I was 23—an age when you don’t yet know who you are, but you think everything is under control. And then, in one instant, life disappeared under my feet.
My grandmother died.
My mother underwent major brain surgery and almost completely lost her health.
My father suffered a stroke.
My relationship—the one I had invested my heart and soul into—ended. Five years with a man I believed was my support, my love, my meaning. He gave me confidence, resources, opportunities—and at the same time, he betrayed me.
He cheated on me in the most difficult period of my life. It was a shock. I trusted him. And suddenly it felt like I had lost everything.
Inside, I “died.”
All this happened at once. I had to make decisions alone. The betrayal was the most painful of all. I gathered every ounce of strength and faced every problem one by one. Not without the help of loved ones. God was always near.
My mother survived the brain surgery and got better.
We buried my grandmother.
My father stabilized.
But my relationship… ended. And the trauma lingered. For a year I lived in pain—love’s pain.
Tears, anxiety, a sense of complete collapse. At that time I worked at the university, finished my master’s thesis, passed exams, and defended my degree with excellence. But inside one question remained:
How do I live now? How do I be alone?
My friends disappeared.
I stood among ruins—but my real life began on those ruins.
I decided to move to Moscow—the city of strong people and great opportunities. It was the best decision of my life. Yes, the path was hard. For the first time I lived alone, far from my parents. I cried, suffered, worked, read—far away from everything familiar. And I didn’t want to go back. Not because Moscow immediately felt like home, but because I was afraid to return to the past…
In that loneliness, I battled for peace of mind, heart, and body.
Day after day, week after week, month after month, year after year—I continued my ascent without a clear plan, without support, but with enormous determination.
Time passed… and I slowly began choosing myself. First in small things—listening to my own desires. Then in bigger ways—seeking opportunities, learning new skills, working on myself externally and internally, going where I felt fear. The pain still lived inside me, but it no longer ruled me.
Distance, time, and inner work healed me.
I learned to look pain in the eyes and move forward.
This is how I was reborn.
Not in one day—but exactly when I had nothing left, I met my true self. And I began to like her.

§ **Supplied records**
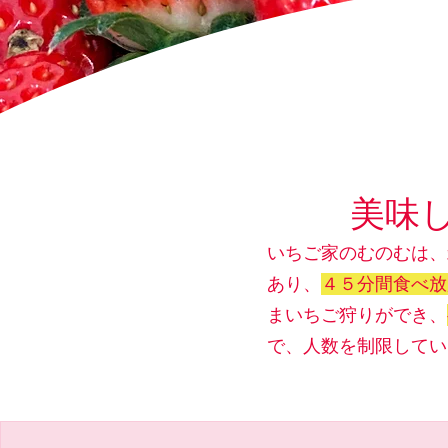
美味
いちご家のむのむは、
あり、
４５分間食べ放
まいちご狩りができ、
で、人数を制限してい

§ **Prompt A**
According to the story of loss and rebirth, what did the writer do during the year of pain? List each item.
§ **Prompt B**
Answer these from the story of loss and rebirth:
(i) How old was the writer when everything fell apart?
(ii) How long had the relationship lasted?
(iii) To which city did the writer move?
§ **Prompt C**
Carry the story of loss and rebirth on from its final sentence.

§ **Response A**
- Worked at the university
- Finished a master's thesis
- Passed exams
- Defended the degree with excellence

§ **Response B**
(i) 23
(ii) Five years
(iii) Moscow

§ **Response C**
Today, I look back with gratitude. Even at him—the one with whom everything fell apart. I thank him for the love, for the pain, and for the awakening. Without him, I might have stayed in that comfortable “prison.” Sometimes, to walk into freedom, you must walk through fire.
Every woman at least once in her life meets her “awakener”—someone who shakes her, knocks the ground from under her feet… and with the same act gives her a chance to find herself again.
I share this story with women whose lives are collapsing now. Because when everything collapses—it is terrifying. But that is exactly when a new Self begins to take shape.
I can’t name the exact moment when the final awakening happened—when I realized that I no longer wanted or knew how to suffer.
Maybe it was early morning when sunlight fell on my pillow and I felt silence inside, without blame or self-pity.
It was simply over—and simultaneously beginning.
I stopped waiting for someone to save me.
I stopped praying for things to return “as they were.”
I realized: nothing will be the same again.
And that… is good.
That was my first adult choice—choosing myself.
I was surprised only by one thing:
How had I not awakened sooner?
Because the truth is simple:
Only I choose in my life.
Only I am responsible for my path.
And only I can decide to move forward—at any moment.
If at that moment someone—man or woman—had told me these truths, maybe it would have been easier. But later I understood why life sometimes must collapse.
Keep reading…
I didn’t know yet how to live or what to do next, but I knew one thing:
I would not be a victim.
I no longer wanted to explain why I felt bad.
I no longer wanted to search for someone to blame.
I no longer wanted to live a life that wasn’t mine.
And when you finally let go, something miraculous happens inside—air appears.